Monday, June 14, 2010

We Are the Pancake People

Yes, I realize that I am using the Internet to write the following.

The Internet "pulverizes attention, the scarcest of all resources, and stuffs the mind with trivia. Our texting, IM-ing, iPhoning, Twittering, computer-assisted selves—or self-assisted computing networks—are so easily diverted that our very mode of everyday thought has changed, changed utterly, degraded from “calm, focused, undistracted” linearity into “a new kind of mind that wants and needs to take in and dole out information in short, disjointed, often overlapping bursts.” So thinks Nicholas Carr in his new book The Shallows: What the Internet Is Doing To Our Brains, reviewed here by Todd Gitlin. We are the "pancake people" - flat, spread thin by bits of information, with no depth.

We are a people who cannot concentrate or think straight. We are the Multi-Taskers. We are the Twittering nerve nodes. Neuroscientist David Meyer writes that multitasking "is learning to be skillful at a superficial level." The "hive mind" of the Internet and its "widespread practice of fragmentary, impersonal communication has demeaned interpersonal interaction." Surely there are socio-cultural ramifications of the pancake life, and Carr presents them to us.

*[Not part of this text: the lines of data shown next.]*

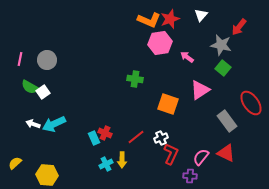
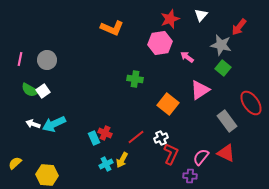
orange L-shape: moved 37 px left, 8 px down
green semicircle: moved 3 px down
white square: moved 1 px up
orange square: rotated 20 degrees clockwise
yellow arrow: rotated 28 degrees clockwise
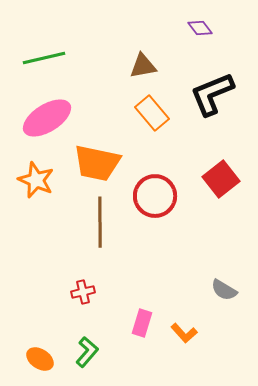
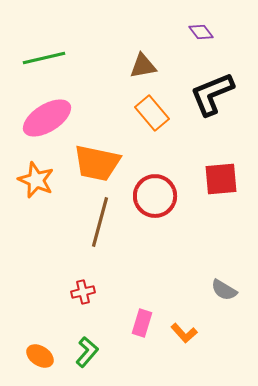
purple diamond: moved 1 px right, 4 px down
red square: rotated 33 degrees clockwise
brown line: rotated 15 degrees clockwise
orange ellipse: moved 3 px up
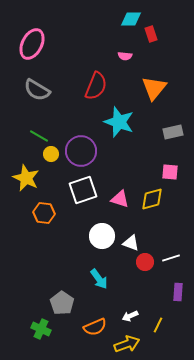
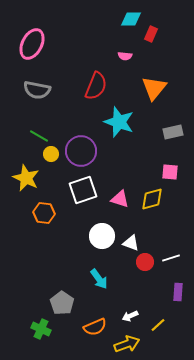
red rectangle: rotated 42 degrees clockwise
gray semicircle: rotated 20 degrees counterclockwise
yellow line: rotated 21 degrees clockwise
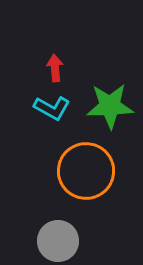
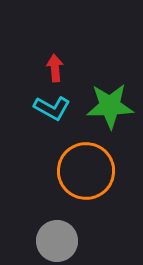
gray circle: moved 1 px left
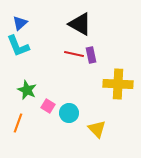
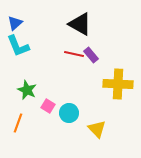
blue triangle: moved 5 px left
purple rectangle: rotated 28 degrees counterclockwise
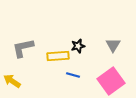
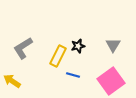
gray L-shape: rotated 20 degrees counterclockwise
yellow rectangle: rotated 60 degrees counterclockwise
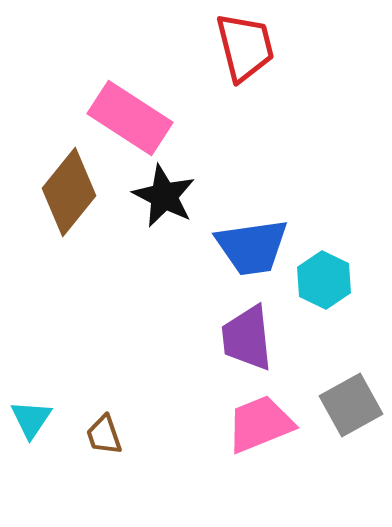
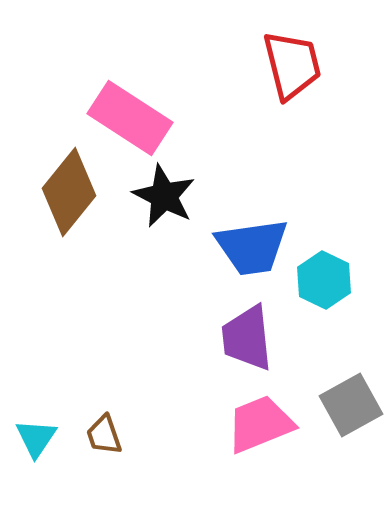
red trapezoid: moved 47 px right, 18 px down
cyan triangle: moved 5 px right, 19 px down
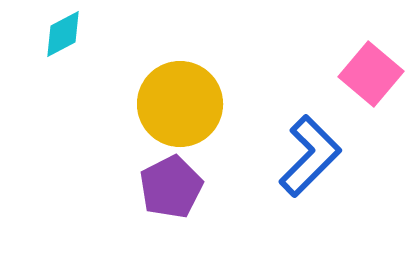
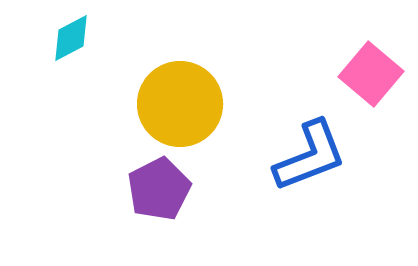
cyan diamond: moved 8 px right, 4 px down
blue L-shape: rotated 24 degrees clockwise
purple pentagon: moved 12 px left, 2 px down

I have banned laptops and texting in my philosophy classes. Since I love teaching, and love seeing students learn, and because Kant's Critique of Pure Reason cannot be tweeted, I confront the pancake people in the hope of morphing one of them into an oak tree. As Gitlin concludes, "The arts of contemplation have been hard to practice for centuries, but that is no reason to make them any harder."